◆ Zu lesender Auszug:
★ ★ ★ ★
Die Dokumentations- und Meldepflichten beim Mindestlohngesetz waren Schwerpunktthema beim Gespräch zwischen der Mittelstandsbeauftragten der SPD-Bundestagsfraktion, Sabine Poschmann, und den BDS-Vertretern Hans-Peter Murmann und Joachim Schäfer. Die Verbandsrepräsentanten richteten ihren Blick vor allem auf den § 17 des Mindestlohngesetzes, nachdem eine Verpflichtung zur Aufzeichnung der Arbeitszeit von geringfügig und kurzfristig Beschäftigten sowie für die in § 2a des Schwarzarbeitbekämpfungsgesetzes genannten Wirtschaftsbereichen Beschäftigten eingeführt wird. Nach Ansicht des BDS bedeutet dies für die Unternehmen, unabhängig davon, ob sie bei der Lohnhöhe vom Mindestlohn betroffen sind oder nicht, erhebliche Bürokratiekosten. Besonders kleine und mittlere Unternehmen verfügten vielfach über keine detaillierten Arbeitszeiterfassungssysteme – so die BDS-Vertreter –, sondern setzten häufig auf die sogenannte Vertrauensarbeitszeit. Und letztere Besonderheit blende das Gesetz komplett aus, hob Joachim Schäfer hervor und prognostizierte, dass dies in der Praxis – gerade in den Fällen, in denen entweder Stücklohn vereinbart oder aber nicht bezahlte Wartezeiten mitkalkuliert wurden –, zu erheblichen Problemen führen werde. Gleiches gelte auch für Mitarbeiter im Betrieb, die regelmäßig nicht nach Arbeitszeit sondern nach Umsatz vergütet würden.
★ ★ ★ ★
[Extrahierte Dateneinträge]
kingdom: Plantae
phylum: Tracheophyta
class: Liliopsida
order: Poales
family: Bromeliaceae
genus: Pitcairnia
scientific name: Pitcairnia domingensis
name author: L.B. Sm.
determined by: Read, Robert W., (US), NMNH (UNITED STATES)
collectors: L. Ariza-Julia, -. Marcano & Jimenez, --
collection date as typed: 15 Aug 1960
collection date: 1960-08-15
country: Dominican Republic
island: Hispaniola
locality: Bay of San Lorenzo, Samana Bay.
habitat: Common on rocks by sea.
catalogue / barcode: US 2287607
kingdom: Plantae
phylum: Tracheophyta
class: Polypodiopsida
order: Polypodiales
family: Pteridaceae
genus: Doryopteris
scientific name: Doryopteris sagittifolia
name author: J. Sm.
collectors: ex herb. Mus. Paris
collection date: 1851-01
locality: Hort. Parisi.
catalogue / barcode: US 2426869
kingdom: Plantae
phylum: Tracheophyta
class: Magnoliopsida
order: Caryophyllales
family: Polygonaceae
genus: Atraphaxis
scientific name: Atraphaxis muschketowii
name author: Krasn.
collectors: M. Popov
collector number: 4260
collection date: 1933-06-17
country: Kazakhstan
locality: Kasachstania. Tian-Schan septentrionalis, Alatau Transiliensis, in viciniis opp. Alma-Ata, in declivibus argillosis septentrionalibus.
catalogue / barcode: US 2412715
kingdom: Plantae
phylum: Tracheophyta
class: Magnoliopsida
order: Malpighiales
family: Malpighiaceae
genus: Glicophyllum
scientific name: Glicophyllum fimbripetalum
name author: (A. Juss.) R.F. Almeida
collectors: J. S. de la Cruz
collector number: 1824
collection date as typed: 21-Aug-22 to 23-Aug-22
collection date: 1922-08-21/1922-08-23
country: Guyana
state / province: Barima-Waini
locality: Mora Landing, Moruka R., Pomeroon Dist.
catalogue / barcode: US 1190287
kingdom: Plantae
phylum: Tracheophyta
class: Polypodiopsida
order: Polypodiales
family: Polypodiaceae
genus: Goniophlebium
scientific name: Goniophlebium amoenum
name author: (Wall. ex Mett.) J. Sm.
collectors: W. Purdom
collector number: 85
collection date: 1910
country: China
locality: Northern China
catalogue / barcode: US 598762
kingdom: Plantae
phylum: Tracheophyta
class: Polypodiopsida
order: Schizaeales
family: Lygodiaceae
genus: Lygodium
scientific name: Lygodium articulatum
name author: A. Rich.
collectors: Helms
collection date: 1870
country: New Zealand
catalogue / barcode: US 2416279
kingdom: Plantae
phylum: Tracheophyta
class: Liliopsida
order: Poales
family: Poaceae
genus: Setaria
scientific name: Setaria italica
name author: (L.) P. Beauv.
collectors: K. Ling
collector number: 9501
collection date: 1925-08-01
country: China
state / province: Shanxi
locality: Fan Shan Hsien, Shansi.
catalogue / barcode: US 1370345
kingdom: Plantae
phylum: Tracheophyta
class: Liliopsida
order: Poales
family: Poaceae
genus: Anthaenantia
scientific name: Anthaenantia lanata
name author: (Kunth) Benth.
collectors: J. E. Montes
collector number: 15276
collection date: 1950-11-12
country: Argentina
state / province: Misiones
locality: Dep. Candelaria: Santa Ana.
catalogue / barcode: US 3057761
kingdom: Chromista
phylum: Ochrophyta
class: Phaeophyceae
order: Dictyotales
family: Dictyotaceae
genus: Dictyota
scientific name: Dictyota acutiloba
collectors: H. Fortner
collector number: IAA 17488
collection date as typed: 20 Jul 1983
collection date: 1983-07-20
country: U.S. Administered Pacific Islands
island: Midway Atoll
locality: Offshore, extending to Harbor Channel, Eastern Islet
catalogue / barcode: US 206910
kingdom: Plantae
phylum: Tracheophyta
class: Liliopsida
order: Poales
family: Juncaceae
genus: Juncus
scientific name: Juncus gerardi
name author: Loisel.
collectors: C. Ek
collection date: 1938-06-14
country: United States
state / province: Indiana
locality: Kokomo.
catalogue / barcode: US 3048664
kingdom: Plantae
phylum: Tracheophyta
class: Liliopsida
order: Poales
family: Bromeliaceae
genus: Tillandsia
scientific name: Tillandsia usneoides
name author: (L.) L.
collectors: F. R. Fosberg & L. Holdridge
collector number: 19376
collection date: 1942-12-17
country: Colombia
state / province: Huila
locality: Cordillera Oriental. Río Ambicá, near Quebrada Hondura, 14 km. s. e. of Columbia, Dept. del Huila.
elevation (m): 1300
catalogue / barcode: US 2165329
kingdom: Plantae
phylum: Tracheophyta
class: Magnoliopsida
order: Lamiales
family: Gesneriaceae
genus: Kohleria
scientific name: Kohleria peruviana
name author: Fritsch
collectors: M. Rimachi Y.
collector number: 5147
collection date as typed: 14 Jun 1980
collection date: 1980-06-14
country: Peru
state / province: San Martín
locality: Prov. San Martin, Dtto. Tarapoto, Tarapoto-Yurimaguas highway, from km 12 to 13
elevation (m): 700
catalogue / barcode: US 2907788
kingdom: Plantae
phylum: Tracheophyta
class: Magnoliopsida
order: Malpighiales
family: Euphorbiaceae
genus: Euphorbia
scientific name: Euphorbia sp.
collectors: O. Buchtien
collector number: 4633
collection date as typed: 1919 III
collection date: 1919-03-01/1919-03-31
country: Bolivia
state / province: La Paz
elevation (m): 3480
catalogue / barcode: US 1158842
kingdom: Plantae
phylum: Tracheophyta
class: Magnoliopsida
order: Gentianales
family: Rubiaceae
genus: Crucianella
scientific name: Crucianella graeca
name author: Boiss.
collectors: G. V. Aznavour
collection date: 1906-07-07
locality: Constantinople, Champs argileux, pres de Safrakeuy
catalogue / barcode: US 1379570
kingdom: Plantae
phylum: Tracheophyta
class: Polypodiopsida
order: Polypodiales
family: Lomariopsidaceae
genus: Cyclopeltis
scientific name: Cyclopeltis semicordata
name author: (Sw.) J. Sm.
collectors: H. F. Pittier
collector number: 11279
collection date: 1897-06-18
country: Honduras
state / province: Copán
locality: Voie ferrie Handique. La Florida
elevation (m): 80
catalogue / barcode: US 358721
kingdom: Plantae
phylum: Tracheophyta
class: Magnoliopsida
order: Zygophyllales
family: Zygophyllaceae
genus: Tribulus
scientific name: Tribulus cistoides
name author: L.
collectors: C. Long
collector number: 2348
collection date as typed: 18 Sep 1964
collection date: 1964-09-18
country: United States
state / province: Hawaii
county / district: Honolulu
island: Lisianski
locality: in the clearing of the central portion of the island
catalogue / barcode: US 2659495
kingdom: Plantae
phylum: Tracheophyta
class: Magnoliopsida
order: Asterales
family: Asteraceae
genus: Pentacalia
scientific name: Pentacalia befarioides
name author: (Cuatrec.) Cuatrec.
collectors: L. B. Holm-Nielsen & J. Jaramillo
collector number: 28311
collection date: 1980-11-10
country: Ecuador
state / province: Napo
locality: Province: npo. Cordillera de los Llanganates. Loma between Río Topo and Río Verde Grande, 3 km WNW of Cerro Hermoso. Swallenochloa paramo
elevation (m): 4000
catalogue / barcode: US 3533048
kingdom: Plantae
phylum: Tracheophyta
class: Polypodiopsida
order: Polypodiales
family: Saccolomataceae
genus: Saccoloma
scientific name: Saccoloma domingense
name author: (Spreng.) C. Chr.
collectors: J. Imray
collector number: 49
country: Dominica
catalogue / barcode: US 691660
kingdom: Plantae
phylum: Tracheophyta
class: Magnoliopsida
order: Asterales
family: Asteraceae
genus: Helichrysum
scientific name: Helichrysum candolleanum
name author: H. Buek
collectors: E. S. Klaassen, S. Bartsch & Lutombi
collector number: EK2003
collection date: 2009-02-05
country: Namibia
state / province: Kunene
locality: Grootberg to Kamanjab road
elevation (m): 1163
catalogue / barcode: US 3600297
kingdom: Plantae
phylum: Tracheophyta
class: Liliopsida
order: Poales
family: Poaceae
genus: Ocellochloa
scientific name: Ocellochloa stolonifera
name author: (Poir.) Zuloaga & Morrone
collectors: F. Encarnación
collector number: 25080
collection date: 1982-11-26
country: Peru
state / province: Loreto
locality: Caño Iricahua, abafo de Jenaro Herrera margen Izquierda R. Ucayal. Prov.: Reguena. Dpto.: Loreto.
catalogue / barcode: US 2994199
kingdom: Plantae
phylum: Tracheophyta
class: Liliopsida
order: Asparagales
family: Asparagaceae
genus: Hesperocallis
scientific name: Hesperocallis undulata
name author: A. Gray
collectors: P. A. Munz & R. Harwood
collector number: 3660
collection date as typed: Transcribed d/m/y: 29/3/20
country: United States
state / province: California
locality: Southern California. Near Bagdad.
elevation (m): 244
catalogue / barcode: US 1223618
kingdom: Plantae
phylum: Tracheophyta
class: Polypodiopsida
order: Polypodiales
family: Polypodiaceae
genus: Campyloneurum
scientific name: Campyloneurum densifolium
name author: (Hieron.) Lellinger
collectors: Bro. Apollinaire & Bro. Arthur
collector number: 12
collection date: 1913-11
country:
★ ★ ★ ★
◆ Gestellte Aufgabe A:
Fasse den Text über die Dokumentationspflichten beim Mindestlohngesetz in genau zwei Sätzen zusammen.
◆ Gestellte Aufgabe B:
Führe den Text über die Dokumentationspflichten beim Mindestlohngesetz im Anschluss an seinen letzten Satz weiter.

◆ Antwort A:
Im Gespräch zwischen der Mittelstandsbeauftragten der SPD-Bundestagsfraktion, Sabine Poschmann, und den BDS-Vertretern Hans-Peter Murmann und Joachim Schäfer ging es vor allem um die Dokumentations- und Meldepflichten des Mindestlohngesetzes, insbesondere um die in § 17 eingeführte Pflicht zur Aufzeichnung der Arbeitszeit. Der BDS sieht darin erhebliche Bürokratiekosten für die Unternehmen, und Joachim Schäfer warnte, dass das Gesetz die in kleinen und mittleren Betrieben verbreitete Vertrauensarbeitszeit ausblende, was bei Stücklohn, nicht bezahlten Wartezeiten und umsatzabhängiger Vergütung zu erheblichen Problemen führen werde.

◆ Antwort B:
Sabine Poschmann zeigte sich aufgeschlossen für eine Überprüfung der angesprochenen Argumente. Wenn der Praxistest ergäbe, dass Nachbesserungen notwendig seien, so würde sich die Politik dem nicht verschließen. Zunächst aber wolle man Erfahrungen sammeln und nicht überhastet die Dinge angehen. Gerade beim sogenannten Homeworking, das in der Regel auf Vertrauensarbeitszeit setze, könne man die Dokumentationspflicht auf den Arbeitnehmer übertragen, der dann die geleistete Arbeitszeit digital übermitteln könne, sagte Poschmann. Mit der Dokumentationspflicht wolle man besonders dem Missbrauch bei den Mini-Jobs entgegenwirken. Außerdem stelle man mit einer solchen Maßnahme keinesfalls alle Unternehmen unter Generalverdacht, sondern man lege den Schwerpunkt auf die Unternehmen, die schon jetzt unter das Schwarzarbeitsbekämpfungsgesetz fielen, stellte die SPD-Mittelstandsbeauftragte klar.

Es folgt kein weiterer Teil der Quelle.